== Given material ==
-=-=-=-=-
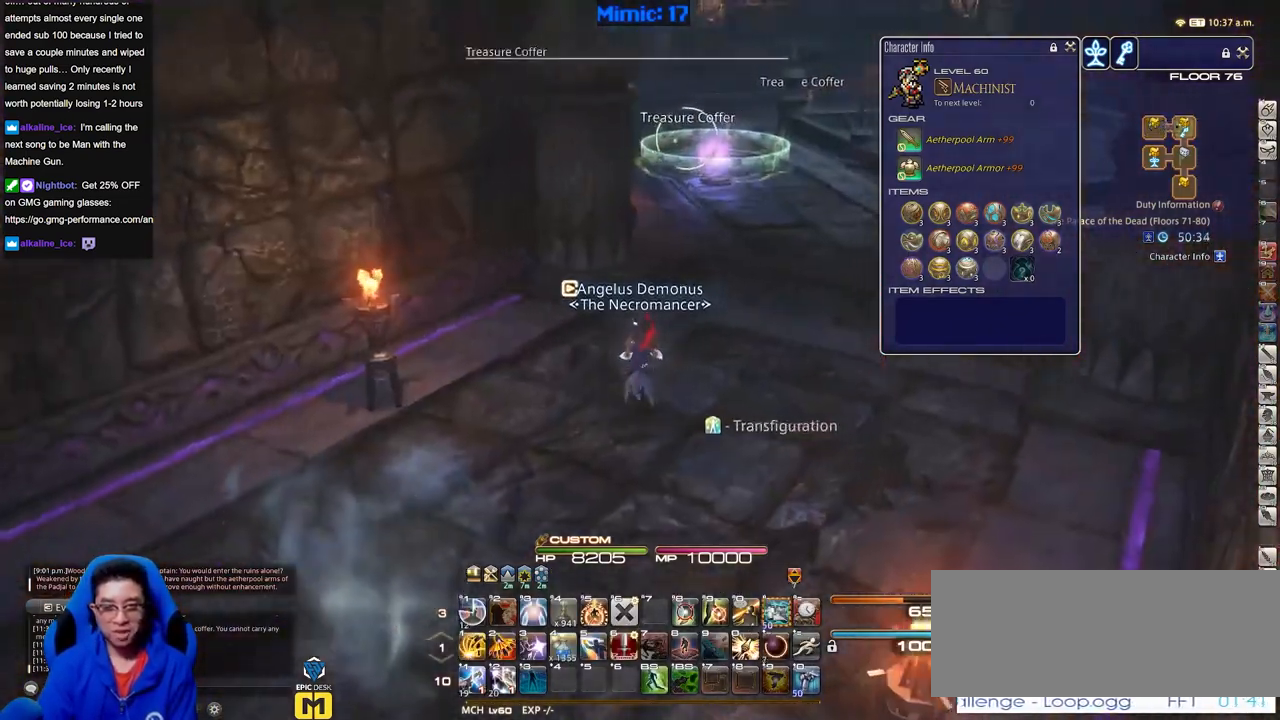
{"keys": ["w"], "events": [[16, "q", "up"], [200, "d", "up"]]}
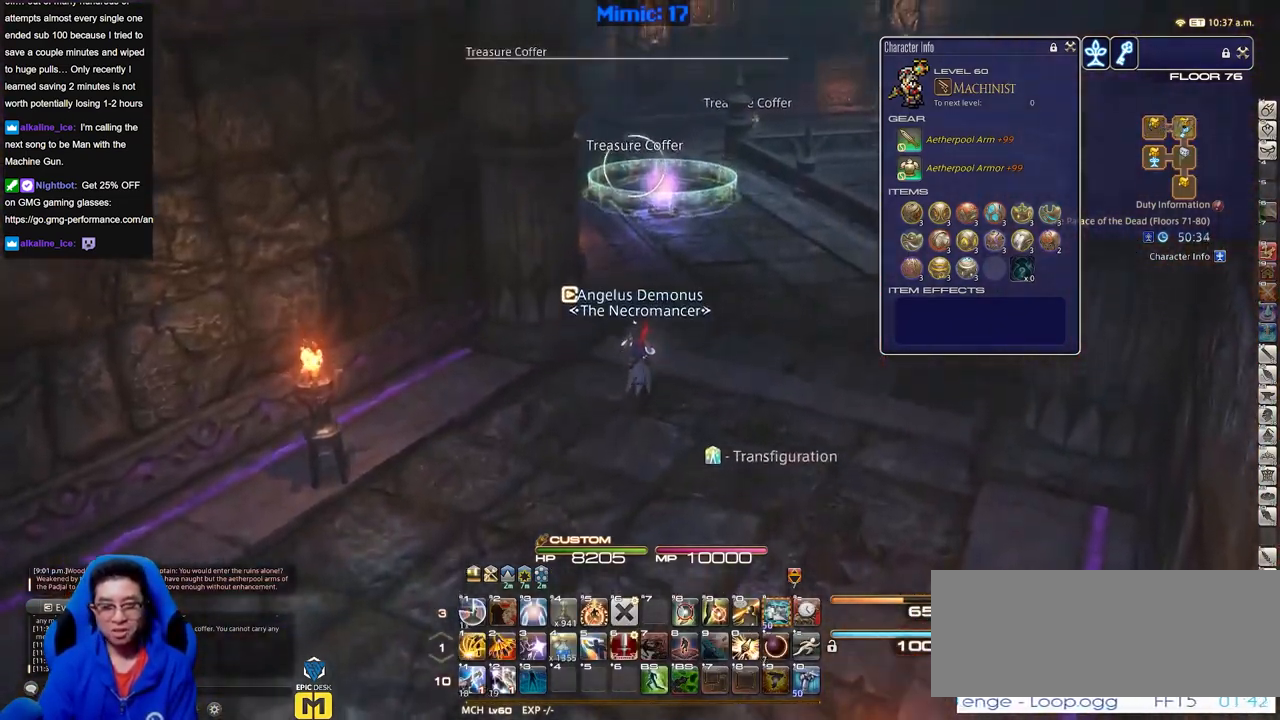
{"keys": ["w"], "events": [[417, "p", "down"], [501, "p", "up"]]}
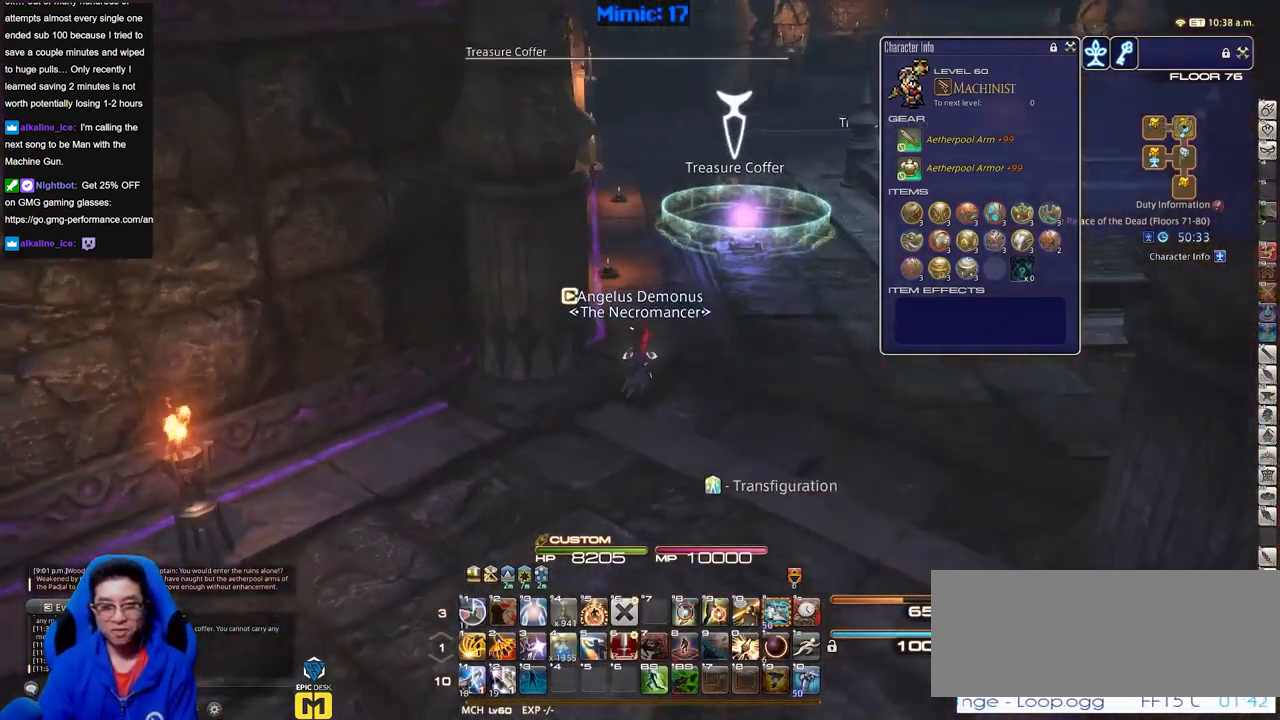
{"keys": ["w"], "events": [[183, "lbracket", "down"], [283, "lbracket", "up"]]}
-=-=-=-=-
== Work request ==
Show the lines of the material that contain the word "down".

== Written reply ==
{"keys": ["w"], "events": [[417, "p", "down"], [501, "p", "up"]]}
{"keys": ["w"], "events": [[183, "lbracket", "down"], [283, "lbracket", "up"]]}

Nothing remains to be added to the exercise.